## Working data
===

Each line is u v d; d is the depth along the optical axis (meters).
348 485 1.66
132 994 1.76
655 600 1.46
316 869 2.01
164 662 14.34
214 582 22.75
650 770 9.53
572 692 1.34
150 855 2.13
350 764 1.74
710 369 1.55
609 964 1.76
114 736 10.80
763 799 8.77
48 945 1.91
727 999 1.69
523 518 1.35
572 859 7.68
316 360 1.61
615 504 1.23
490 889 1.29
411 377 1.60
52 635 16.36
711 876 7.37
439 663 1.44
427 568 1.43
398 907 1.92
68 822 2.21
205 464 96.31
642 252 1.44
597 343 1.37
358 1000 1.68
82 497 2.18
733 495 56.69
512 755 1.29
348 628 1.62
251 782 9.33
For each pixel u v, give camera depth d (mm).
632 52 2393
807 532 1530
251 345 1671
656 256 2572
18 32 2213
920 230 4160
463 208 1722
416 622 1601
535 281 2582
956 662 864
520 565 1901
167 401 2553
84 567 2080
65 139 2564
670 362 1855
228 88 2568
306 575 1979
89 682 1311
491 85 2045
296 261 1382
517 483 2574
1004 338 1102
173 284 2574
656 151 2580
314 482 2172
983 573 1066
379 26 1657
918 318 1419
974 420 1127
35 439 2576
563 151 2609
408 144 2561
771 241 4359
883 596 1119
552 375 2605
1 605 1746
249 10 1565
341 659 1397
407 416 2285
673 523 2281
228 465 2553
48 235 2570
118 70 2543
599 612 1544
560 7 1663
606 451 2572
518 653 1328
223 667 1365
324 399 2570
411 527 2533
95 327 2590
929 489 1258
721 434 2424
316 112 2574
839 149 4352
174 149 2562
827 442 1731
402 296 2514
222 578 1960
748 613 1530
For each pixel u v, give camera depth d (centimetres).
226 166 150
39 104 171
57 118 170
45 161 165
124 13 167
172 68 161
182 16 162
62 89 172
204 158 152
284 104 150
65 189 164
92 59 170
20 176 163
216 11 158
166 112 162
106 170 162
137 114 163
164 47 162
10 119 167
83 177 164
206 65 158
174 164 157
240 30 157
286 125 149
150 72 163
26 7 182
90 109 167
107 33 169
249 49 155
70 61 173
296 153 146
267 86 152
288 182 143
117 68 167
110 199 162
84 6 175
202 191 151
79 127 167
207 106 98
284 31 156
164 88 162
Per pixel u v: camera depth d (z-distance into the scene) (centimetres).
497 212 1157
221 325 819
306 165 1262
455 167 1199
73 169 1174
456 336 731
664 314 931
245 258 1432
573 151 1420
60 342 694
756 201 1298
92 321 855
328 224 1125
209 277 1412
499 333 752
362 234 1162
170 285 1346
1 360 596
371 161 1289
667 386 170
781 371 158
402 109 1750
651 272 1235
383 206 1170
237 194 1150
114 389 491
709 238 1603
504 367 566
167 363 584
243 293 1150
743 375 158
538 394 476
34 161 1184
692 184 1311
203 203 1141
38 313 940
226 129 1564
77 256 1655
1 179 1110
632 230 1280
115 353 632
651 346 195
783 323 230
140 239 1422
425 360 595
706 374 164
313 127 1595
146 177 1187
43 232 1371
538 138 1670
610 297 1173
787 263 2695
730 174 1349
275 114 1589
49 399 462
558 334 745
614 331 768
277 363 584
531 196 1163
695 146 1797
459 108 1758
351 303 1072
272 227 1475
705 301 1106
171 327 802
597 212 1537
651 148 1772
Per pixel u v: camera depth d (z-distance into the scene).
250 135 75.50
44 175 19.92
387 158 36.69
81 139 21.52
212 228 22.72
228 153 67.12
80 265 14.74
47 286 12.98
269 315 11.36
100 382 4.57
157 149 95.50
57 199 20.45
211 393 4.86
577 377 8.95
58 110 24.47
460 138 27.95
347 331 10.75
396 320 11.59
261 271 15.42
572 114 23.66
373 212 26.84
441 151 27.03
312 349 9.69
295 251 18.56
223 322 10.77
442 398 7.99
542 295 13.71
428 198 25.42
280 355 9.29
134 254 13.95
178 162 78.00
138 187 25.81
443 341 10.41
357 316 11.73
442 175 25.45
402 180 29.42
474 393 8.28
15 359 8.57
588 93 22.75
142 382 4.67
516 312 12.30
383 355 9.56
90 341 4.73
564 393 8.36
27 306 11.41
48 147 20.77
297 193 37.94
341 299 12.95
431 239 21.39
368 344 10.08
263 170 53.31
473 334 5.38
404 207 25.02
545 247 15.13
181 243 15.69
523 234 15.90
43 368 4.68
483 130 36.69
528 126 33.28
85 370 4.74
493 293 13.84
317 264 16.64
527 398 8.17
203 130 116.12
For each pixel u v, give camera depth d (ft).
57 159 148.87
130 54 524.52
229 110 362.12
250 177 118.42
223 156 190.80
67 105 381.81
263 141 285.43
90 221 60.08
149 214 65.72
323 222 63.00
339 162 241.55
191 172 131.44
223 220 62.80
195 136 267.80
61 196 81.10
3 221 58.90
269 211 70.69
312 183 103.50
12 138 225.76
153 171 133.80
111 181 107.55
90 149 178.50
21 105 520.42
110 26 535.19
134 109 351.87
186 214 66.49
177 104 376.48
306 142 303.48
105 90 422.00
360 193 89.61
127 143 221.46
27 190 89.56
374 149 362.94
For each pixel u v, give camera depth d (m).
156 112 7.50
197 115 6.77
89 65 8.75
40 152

===

## How to complete this task
The output should match the records above exactly, entry for entry.

## Task response
Each line is u v d; d is the depth along the optical axis (meters).
348 485 1.66
132 994 1.76
655 600 1.46
316 869 2.01
164 662 14.34
214 582 22.75
650 770 9.53
572 692 1.34
150 855 2.13
350 764 1.74
710 369 1.55
609 964 1.76
114 736 10.80
763 799 8.77
48 945 1.91
727 999 1.69
523 518 1.35
572 859 7.68
316 360 1.61
615 504 1.23
490 889 1.29
411 377 1.60
52 635 16.36
711 876 7.37
439 663 1.44
427 568 1.43
398 907 1.92
68 822 2.21
205 464 96.31
642 252 1.44
597 343 1.37
358 1000 1.68
82 497 2.18
733 495 56.69
512 755 1.29
348 628 1.62
251 782 9.33
For each pixel u v, give camera depth d (mm).
632 52 2393
807 532 1530
251 345 1671
656 256 2572
18 32 2213
920 230 4160
463 208 1722
416 622 1601
535 281 2582
956 662 864
520 565 1901
167 401 2553
84 567 2080
65 139 2564
670 362 1855
228 88 2568
306 575 1979
89 682 1311
491 85 2045
296 261 1382
517 483 2574
1004 338 1102
173 284 2574
656 151 2580
314 482 2172
983 573 1066
379 26 1657
918 318 1419
974 420 1127
35 439 2576
563 151 2609
408 144 2561
771 241 4359
883 596 1119
552 375 2605
1 605 1746
249 10 1565
341 659 1397
407 416 2285
673 523 2281
228 465 2553
48 235 2570
118 70 2543
599 612 1544
560 7 1663
606 451 2572
518 653 1328
223 667 1365
324 399 2570
411 527 2533
95 327 2590
929 489 1258
721 434 2424
316 112 2574
839 149 4352
174 149 2562
827 442 1731
402 296 2514
222 578 1960
748 613 1530
For each pixel u v, give camera depth d (centimetres).
226 166 150
39 104 171
57 118 170
45 161 165
124 13 167
172 68 161
182 16 162
62 89 172
204 158 152
284 104 150
65 189 164
92 59 170
20 176 163
216 11 158
166 112 162
106 170 162
137 114 163
164 47 162
10 119 167
83 177 164
206 65 158
174 164 157
240 30 157
286 125 149
150 72 163
26 7 182
90 109 167
107 33 169
249 49 155
70 61 173
296 153 146
267 86 152
288 182 143
117 68 167
110 199 162
84 6 175
202 191 151
79 127 167
207 106 98
284 31 156
164 88 162
Per pixel u v: camera depth d (z-distance into the scene) (centimetres).
497 212 1157
221 325 819
306 165 1262
455 167 1199
73 169 1174
456 336 731
664 314 931
245 258 1432
573 151 1420
60 342 694
756 201 1298
92 321 855
328 224 1125
209 277 1412
499 333 752
362 234 1162
170 285 1346
1 360 596
371 161 1289
667 386 170
781 371 158
402 109 1750
651 272 1235
383 206 1170
237 194 1150
114 389 491
709 238 1603
504 367 566
167 363 584
243 293 1150
743 375 158
538 394 476
34 161 1184
692 184 1311
203 203 1141
38 313 940
226 129 1564
77 256 1655
1 179 1110
632 230 1280
115 353 632
651 346 195
783 323 230
140 239 1422
425 360 595
706 374 164
313 127 1595
146 177 1187
43 232 1371
538 138 1670
610 297 1173
787 263 2695
730 174 1349
275 114 1589
49 399 462
558 334 745
614 331 768
277 363 584
531 196 1163
695 146 1797
459 108 1758
351 303 1072
272 227 1475
705 301 1106
171 327 802
597 212 1537
651 148 1772
Per pixel u v: camera depth d (z-distance into the scene).
250 135 75.50
44 175 19.92
387 158 36.69
81 139 21.52
212 228 22.72
228 153 67.12
80 265 14.74
47 286 12.98
269 315 11.36
100 382 4.57
157 149 95.50
57 199 20.45
211 393 4.86
577 377 8.95
58 110 24.47
460 138 27.95
347 331 10.75
396 320 11.59
261 271 15.42
572 114 23.66
373 212 26.84
441 151 27.03
312 349 9.69
295 251 18.56
223 322 10.77
442 398 7.99
542 295 13.71
428 198 25.42
280 355 9.29
134 254 13.95
178 162 78.00
138 187 25.81
443 341 10.41
357 316 11.73
442 175 25.45
402 180 29.42
474 393 8.28
15 359 8.57
588 93 22.75
142 382 4.67
516 312 12.30
383 355 9.56
90 341 4.73
564 393 8.36
27 306 11.41
48 147 20.77
297 193 37.94
341 299 12.95
431 239 21.39
368 344 10.08
263 170 53.31
473 334 5.38
404 207 25.02
545 247 15.13
181 243 15.69
523 234 15.90
43 368 4.68
483 130 36.69
528 126 33.28
85 370 4.74
493 293 13.84
317 264 16.64
527 398 8.17
203 130 116.12
For each pixel u v, give camera depth d (ft).
57 159 148.87
130 54 524.52
229 110 362.12
250 177 118.42
223 156 190.80
67 105 381.81
263 141 285.43
90 221 60.08
149 214 65.72
323 222 63.00
339 162 241.55
191 172 131.44
223 220 62.80
195 136 267.80
61 196 81.10
3 221 58.90
269 211 70.69
312 183 103.50
12 138 225.76
153 171 133.80
111 181 107.55
90 149 178.50
21 105 520.42
110 26 535.19
134 109 351.87
186 214 66.49
177 104 376.48
306 142 303.48
105 90 422.00
360 193 89.61
127 143 221.46
27 190 89.56
374 149 362.94
For each pixel u v, give camera depth d (m).
156 112 7.50
197 115 6.77
89 65 8.75
40 152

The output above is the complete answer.